When a student is not in school, formal education simply can not happen. Worse, when a teacher is absent, an entire class misses one school day. Outgoing secretary of education in the Philippines, Armin Luistro brags that this year is the "best class opening thus far". This statement ironically comes with an admission that around 200,000 to 400,000 students are possibly dropping out of high school this year. Roy, a seven year old, has his photo holding a "Junk K to 12" sign posted on Facebook. Roy has never stepped into a school. Einstein Recedes, who posted Roy's photo, states a sad realization that he may just be a product of an educational system that places profit above service.

Above photo copied from Einstein Recedes' Facebook page
Sarah Eliago shares a different story.

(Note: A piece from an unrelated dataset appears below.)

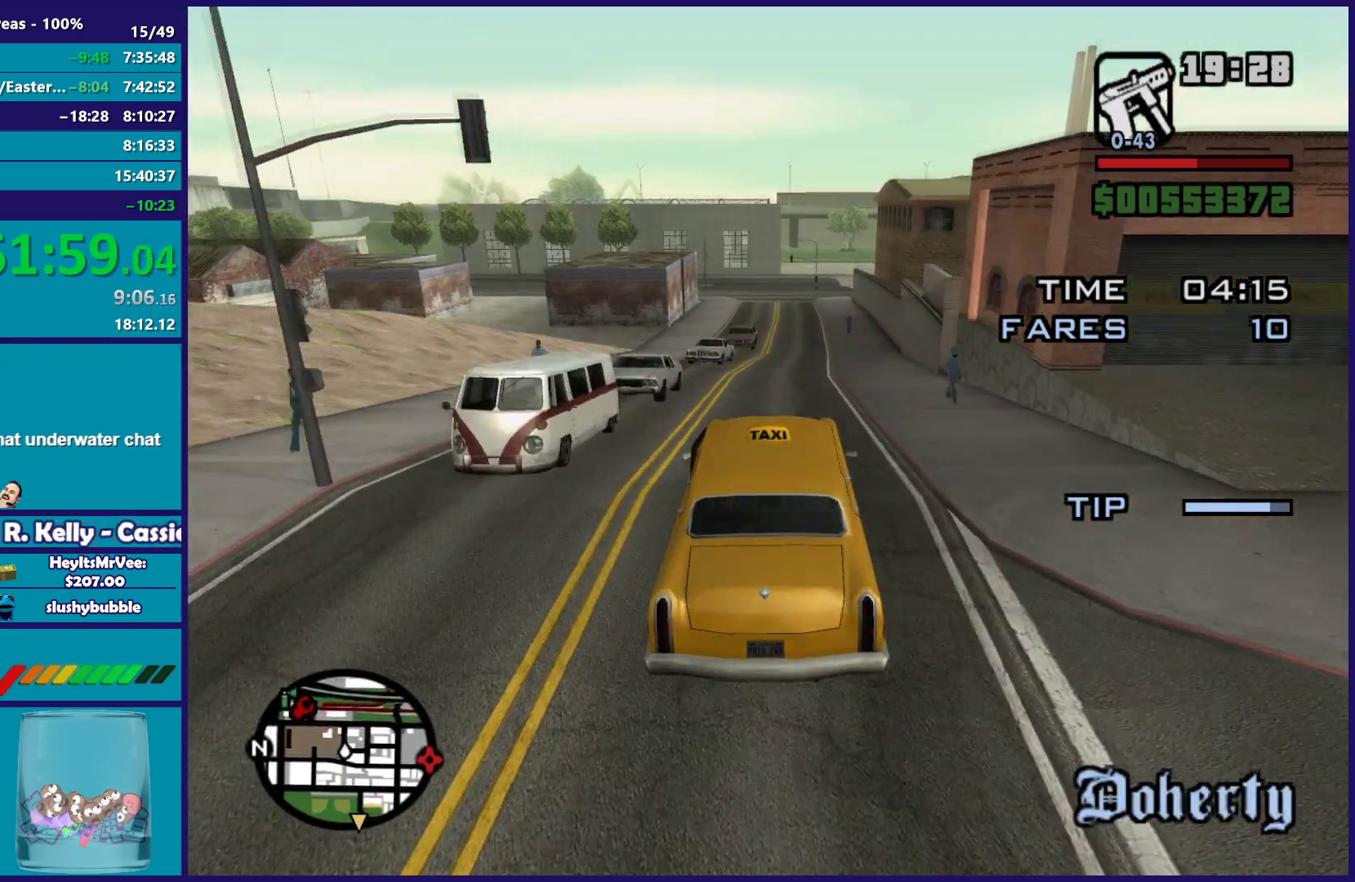
{"buttons": ["R2"], "left_stick": "center", "right_stick": "down", "button_events": []}
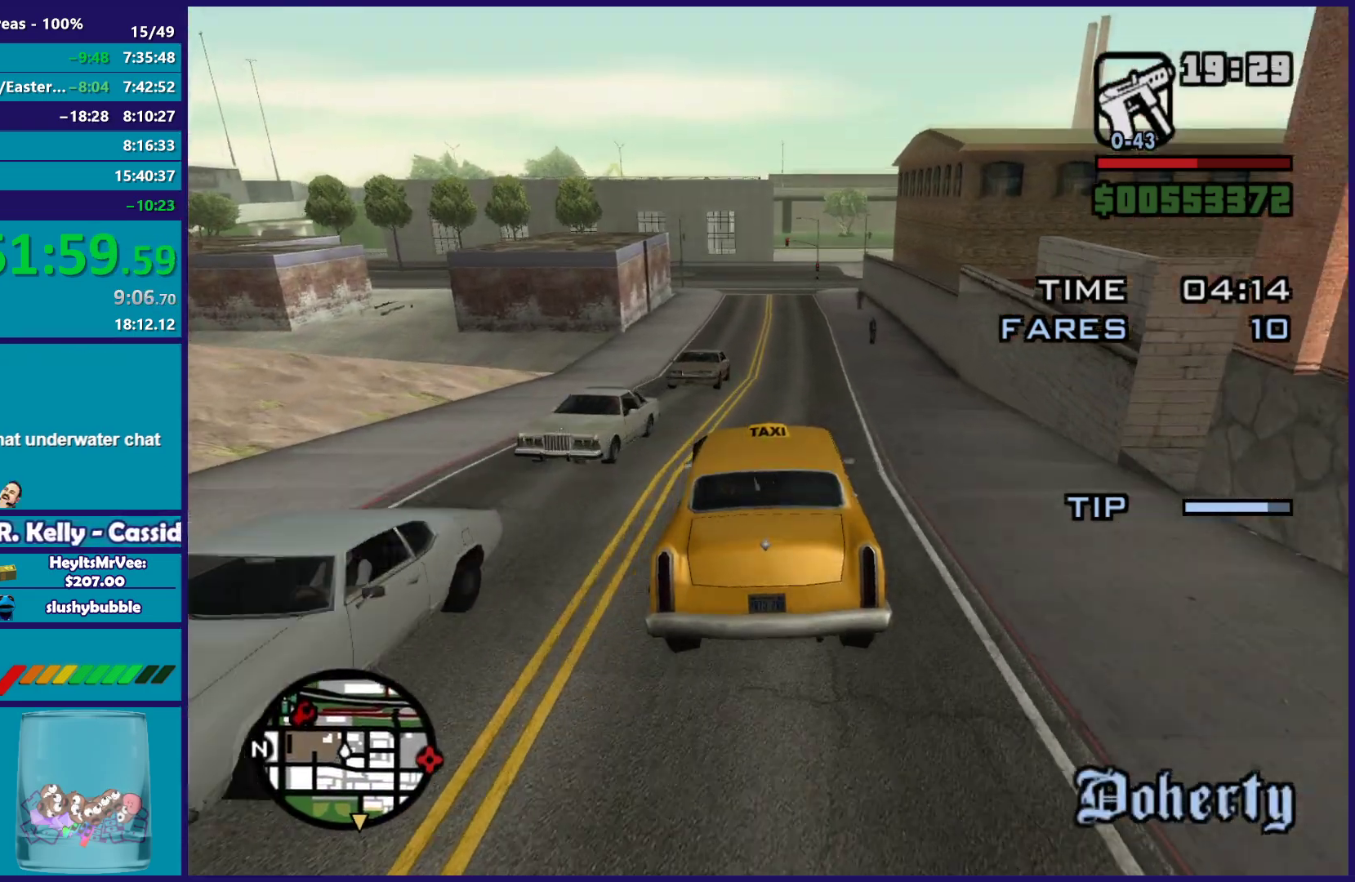
{"buttons": [], "left_stick": "center", "right_stick": "down", "button_events": [[200, "R2", "up"]]}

Also on a Facebook post, a photo of Senior High School students sitting on the ground is displayed with the caption, "There maybe Senior High School, but there is no teacher to teach".

Above photo copied from Sarah Eliago's Facebook page

Eliago also notes on another post that in the high school near the headquarters of the Philippines legislature, only 680 slots are available for senior high school, obviously short of the expected 2000 incoming students and yet, only 89 have enrolled.

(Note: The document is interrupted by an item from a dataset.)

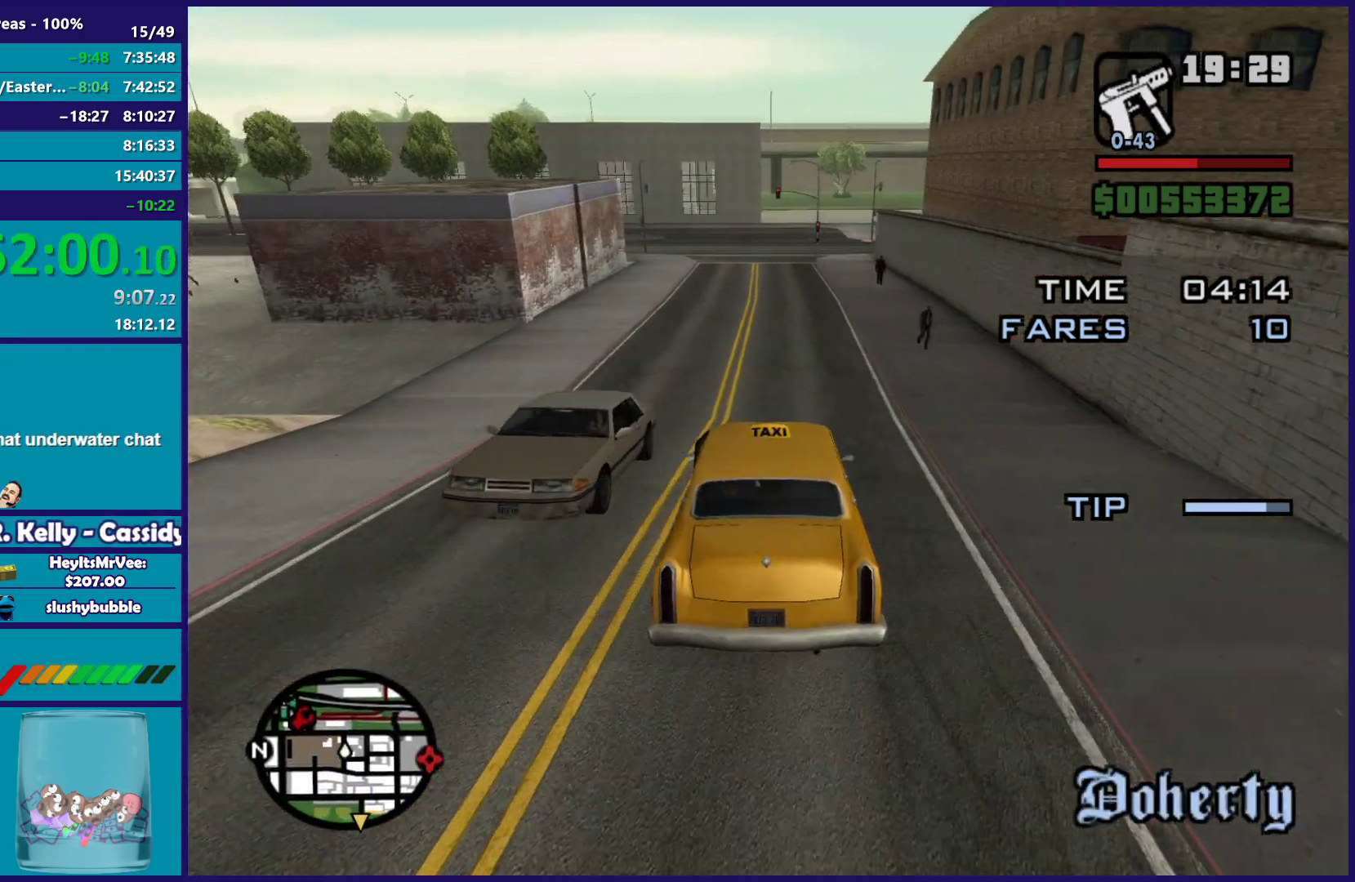
{"buttons": [], "left_stick": "center", "right_stick": "down-right", "button_events": []}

In the United States, its Department of Education just released new data on absenteeism. The following chart shows that in some states, chronic absenteeism (defined as missing school for at least three weeks) has reached 20 percent.

Above copied from The Detroit News
20 percent is indeed alarming. In the Philippines, out of 1.3 million incoming senior high school students, DepEd reports that only 530,000 have enrolled. That is less than fifty percent. Perhaps, the data on enrollment are coming in late, but there is no doubt that a large fraction are not returning to school.

"Students Need to Attend School Daily to Succeed", this is what the report, "The Importance of Being in School: A Report on Absenteeism in the Nation’s Public Schools", from the Everyone Graduates Center at Johns Hopkins University says:
Missing school matters:
  • In a nationally representative data set, chronic absence in kindergarten was associated with lower academic performance in first grade. The impact is twice as great for students from low-income families.
  • A Baltimore study found a strong relationship between sixth-grade attendance and the percentage of students graduating on time or within a year of their expected high school graduation.
  • Chronic absenteeism increases achievement gaps at the elementary, middle, and high school levels.
  • Because students reared in poverty benefit the most from being in school, one of the most effective strategies for providing pathways out of poverty is to do what it takes to get these students in school every day. This alone, even without improvements in the American education system, will drive up achievement, high school graduation, and college attainment rates.
DepEd secretary Luistro obviously fails to see this, the same way he fails to see that this year's school opening is NOT the best class opening so far.